▶ _Task input_
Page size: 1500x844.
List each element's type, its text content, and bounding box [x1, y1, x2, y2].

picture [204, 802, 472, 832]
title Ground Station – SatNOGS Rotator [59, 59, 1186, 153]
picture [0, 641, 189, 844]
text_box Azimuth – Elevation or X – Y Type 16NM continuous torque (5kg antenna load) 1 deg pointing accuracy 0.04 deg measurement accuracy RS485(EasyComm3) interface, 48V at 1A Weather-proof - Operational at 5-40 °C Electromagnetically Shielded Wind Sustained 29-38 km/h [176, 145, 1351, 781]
--
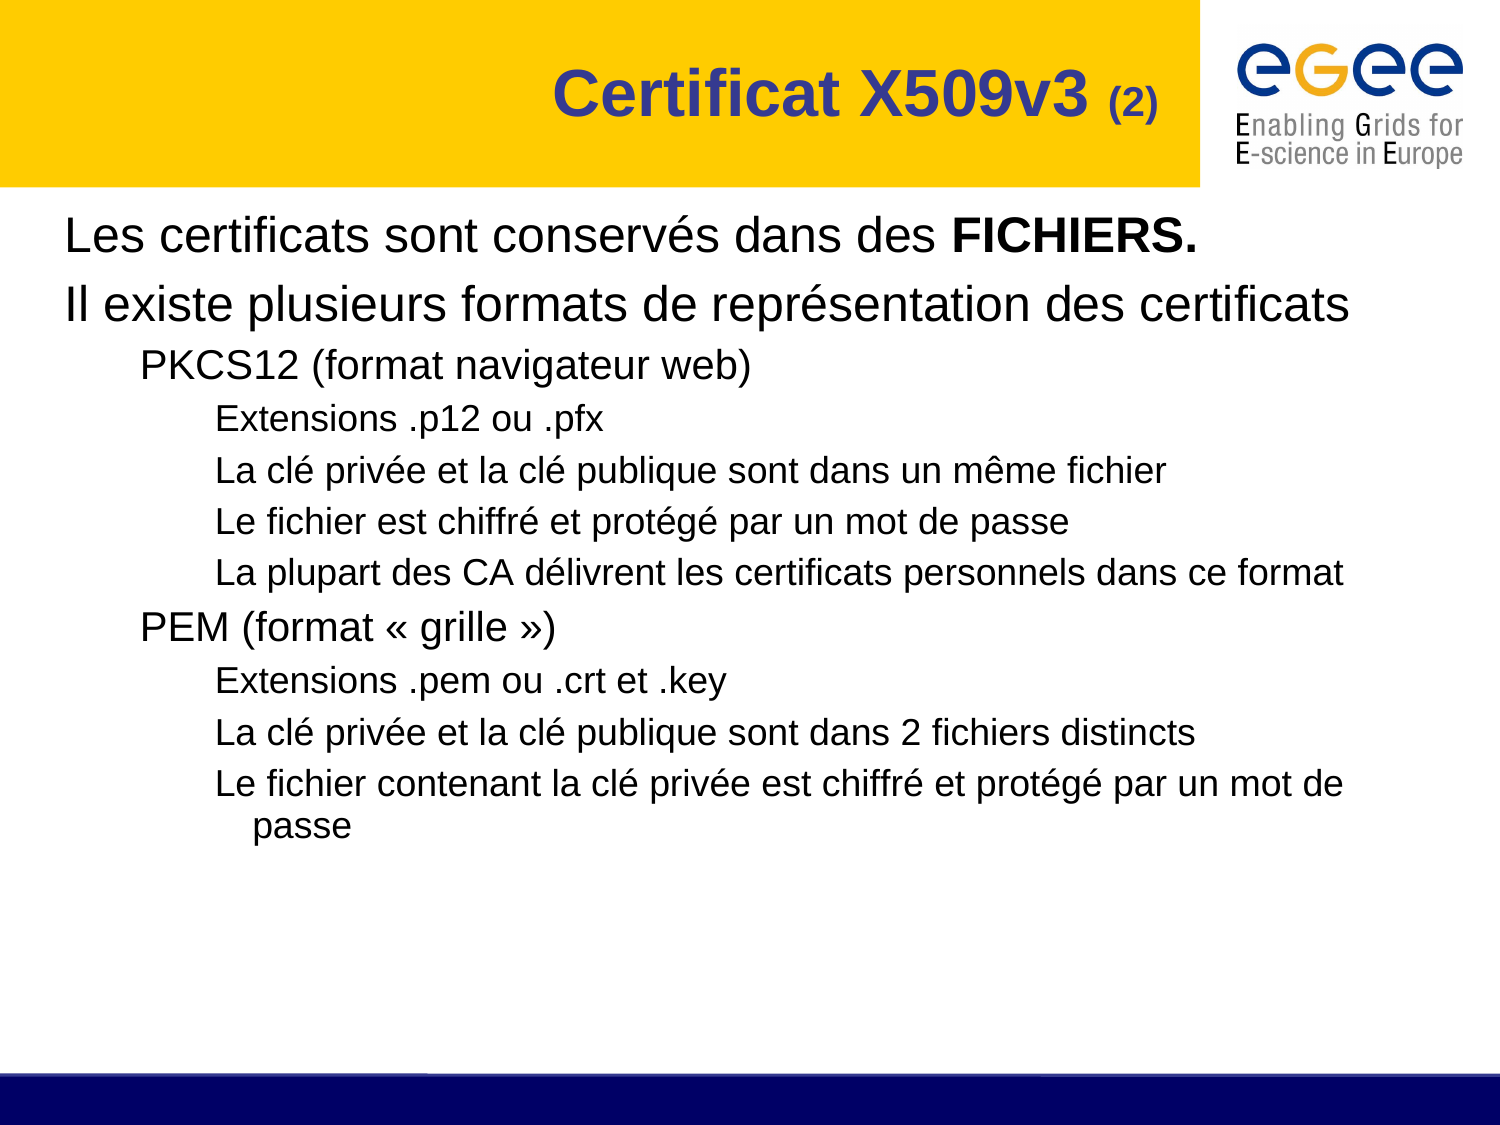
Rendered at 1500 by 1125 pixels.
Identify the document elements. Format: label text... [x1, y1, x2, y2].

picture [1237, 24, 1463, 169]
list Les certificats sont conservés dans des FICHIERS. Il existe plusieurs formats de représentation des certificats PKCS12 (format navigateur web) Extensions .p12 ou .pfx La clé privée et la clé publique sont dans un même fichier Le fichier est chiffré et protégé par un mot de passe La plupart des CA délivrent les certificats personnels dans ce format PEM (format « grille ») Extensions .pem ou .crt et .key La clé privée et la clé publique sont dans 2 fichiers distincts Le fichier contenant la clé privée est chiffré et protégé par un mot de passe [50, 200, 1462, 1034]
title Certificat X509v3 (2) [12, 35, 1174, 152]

▶ _What you are asked to do_
Extract the data above verbatim, from the line containing "Page size: 1500x844." through the line containing "text_box Azimuth –", including both of those lines.

▶ _Completed task_
Page size: 1500x844.
List each element's type, its text content, and bounding box [x1, y1, x2, y2].

picture [204, 802, 472, 832]
title Ground Station – SatNOGS Rotator [59, 59, 1186, 153]
picture [0, 641, 189, 844]
text_box Azimuth – Elevation or X – Y Type 16NM continuous torque (5kg antenna load) 1 deg pointing accuracy 0.04 deg measurement accuracy RS485(EasyComm3) interface, 48V at 1A Weather-proof - Operational at 5-40 °C Electromagnetically Shielded Wind Sustained 29-38 km/h [176, 145, 1351, 781]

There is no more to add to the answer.